# [EXERCISE AIM]
Report every line of the data that contains the string "有的医生".
======== INPUT FOR THIS TASK ========
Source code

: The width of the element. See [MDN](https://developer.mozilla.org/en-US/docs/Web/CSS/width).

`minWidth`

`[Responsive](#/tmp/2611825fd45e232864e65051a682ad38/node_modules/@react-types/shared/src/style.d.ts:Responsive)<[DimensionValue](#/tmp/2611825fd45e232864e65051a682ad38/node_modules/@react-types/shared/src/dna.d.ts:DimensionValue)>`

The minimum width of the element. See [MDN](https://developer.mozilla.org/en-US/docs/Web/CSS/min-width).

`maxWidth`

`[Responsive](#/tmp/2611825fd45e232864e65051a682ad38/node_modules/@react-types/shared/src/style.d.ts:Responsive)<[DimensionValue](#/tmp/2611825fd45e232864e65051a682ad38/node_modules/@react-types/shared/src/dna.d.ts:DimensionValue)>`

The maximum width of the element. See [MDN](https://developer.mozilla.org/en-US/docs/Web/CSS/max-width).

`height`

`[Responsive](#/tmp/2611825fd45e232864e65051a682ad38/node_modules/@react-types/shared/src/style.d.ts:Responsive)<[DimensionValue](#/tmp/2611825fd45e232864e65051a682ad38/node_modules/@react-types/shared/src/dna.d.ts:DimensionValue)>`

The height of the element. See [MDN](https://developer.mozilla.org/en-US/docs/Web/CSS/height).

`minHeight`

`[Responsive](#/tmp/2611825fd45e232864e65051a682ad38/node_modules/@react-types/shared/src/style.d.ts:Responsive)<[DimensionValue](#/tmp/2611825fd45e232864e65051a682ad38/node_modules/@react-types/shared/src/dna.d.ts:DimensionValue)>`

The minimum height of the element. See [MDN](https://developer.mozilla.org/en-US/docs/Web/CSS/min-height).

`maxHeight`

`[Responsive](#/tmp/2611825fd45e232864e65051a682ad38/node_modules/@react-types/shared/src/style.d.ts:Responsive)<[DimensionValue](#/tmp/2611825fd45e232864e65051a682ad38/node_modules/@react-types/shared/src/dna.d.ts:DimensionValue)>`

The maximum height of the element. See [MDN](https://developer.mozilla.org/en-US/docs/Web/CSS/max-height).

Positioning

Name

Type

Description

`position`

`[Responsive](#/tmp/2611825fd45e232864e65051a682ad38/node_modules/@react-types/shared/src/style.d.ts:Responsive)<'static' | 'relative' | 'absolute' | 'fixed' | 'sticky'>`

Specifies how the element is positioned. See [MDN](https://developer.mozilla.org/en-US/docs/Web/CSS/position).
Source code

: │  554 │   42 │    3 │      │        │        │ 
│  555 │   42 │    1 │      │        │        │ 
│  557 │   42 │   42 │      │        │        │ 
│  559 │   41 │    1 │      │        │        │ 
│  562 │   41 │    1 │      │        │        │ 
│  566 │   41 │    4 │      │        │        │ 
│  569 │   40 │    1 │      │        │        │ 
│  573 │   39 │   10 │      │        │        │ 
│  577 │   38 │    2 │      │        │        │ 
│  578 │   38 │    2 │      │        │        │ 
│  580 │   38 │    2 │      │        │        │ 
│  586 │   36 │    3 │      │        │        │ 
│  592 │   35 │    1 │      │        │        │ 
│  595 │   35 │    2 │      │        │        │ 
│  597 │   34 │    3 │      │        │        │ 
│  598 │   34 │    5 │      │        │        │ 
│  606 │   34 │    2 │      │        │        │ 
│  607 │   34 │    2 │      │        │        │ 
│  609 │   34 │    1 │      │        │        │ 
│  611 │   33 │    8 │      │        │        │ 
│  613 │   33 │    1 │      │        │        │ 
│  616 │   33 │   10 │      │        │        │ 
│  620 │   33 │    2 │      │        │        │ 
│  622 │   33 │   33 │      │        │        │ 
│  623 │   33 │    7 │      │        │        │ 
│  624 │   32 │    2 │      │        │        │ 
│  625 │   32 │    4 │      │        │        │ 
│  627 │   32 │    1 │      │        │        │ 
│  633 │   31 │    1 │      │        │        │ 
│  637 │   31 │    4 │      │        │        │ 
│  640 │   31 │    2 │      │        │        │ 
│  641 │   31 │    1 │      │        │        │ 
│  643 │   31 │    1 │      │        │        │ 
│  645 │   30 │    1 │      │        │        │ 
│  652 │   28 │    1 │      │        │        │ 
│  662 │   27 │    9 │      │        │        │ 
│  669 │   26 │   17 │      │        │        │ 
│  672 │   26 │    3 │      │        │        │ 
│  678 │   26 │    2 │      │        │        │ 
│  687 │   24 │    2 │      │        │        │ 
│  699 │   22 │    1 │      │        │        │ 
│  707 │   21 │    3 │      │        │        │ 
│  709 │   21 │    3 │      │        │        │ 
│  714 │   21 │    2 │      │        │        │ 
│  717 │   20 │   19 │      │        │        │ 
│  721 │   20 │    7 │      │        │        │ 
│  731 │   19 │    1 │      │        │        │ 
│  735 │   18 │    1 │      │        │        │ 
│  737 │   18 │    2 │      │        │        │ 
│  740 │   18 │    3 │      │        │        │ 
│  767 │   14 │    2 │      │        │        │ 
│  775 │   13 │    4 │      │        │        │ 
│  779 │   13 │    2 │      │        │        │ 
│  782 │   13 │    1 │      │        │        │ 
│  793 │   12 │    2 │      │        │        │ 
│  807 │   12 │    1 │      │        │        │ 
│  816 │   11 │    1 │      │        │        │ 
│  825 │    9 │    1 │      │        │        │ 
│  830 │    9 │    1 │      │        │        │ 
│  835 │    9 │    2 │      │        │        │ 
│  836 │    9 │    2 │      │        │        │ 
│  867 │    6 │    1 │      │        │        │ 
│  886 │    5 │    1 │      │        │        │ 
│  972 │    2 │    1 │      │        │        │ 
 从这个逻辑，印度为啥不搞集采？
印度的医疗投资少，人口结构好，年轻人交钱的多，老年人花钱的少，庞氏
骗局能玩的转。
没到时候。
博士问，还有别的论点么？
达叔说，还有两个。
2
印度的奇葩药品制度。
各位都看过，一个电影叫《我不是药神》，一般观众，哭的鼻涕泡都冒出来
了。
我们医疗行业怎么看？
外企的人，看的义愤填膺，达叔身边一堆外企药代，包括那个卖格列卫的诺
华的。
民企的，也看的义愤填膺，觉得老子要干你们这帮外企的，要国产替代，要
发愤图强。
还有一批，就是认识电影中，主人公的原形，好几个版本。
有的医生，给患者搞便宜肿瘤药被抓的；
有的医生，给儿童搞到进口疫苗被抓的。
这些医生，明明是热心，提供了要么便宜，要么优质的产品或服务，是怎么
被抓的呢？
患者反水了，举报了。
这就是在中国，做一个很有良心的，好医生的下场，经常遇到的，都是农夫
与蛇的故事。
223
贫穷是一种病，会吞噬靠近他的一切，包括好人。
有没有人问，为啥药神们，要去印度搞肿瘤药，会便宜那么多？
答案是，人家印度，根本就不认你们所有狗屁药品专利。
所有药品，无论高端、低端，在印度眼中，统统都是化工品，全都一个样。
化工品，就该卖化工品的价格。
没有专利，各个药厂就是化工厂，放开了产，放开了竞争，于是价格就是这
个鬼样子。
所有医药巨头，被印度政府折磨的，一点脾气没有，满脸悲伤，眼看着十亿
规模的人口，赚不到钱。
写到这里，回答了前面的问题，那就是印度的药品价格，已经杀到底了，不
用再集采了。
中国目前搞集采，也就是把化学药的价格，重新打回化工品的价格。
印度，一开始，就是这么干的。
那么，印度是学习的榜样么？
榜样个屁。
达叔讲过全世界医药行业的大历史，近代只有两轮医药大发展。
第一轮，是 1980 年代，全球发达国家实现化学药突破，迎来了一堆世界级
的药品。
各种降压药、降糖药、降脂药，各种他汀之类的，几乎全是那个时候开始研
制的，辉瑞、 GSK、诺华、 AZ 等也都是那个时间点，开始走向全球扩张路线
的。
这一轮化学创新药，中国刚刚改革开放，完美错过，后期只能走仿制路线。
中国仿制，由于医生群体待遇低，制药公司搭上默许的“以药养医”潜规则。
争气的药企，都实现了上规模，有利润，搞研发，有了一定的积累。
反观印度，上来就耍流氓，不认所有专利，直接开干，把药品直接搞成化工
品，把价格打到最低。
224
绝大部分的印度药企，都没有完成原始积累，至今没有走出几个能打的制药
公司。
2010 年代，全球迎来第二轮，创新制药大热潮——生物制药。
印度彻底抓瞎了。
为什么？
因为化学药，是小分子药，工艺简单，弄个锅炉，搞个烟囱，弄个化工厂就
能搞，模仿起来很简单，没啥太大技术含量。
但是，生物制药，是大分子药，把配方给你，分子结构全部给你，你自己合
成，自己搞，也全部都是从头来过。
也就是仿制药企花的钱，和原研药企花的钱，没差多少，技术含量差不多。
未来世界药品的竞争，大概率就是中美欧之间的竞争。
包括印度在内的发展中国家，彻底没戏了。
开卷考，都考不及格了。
========
# [SOLUTION TO THE EXERCISE]
有的医生，给患者搞便宜肿瘤药被抓的；
有的医生，给儿童搞到进口疫苗被抓的。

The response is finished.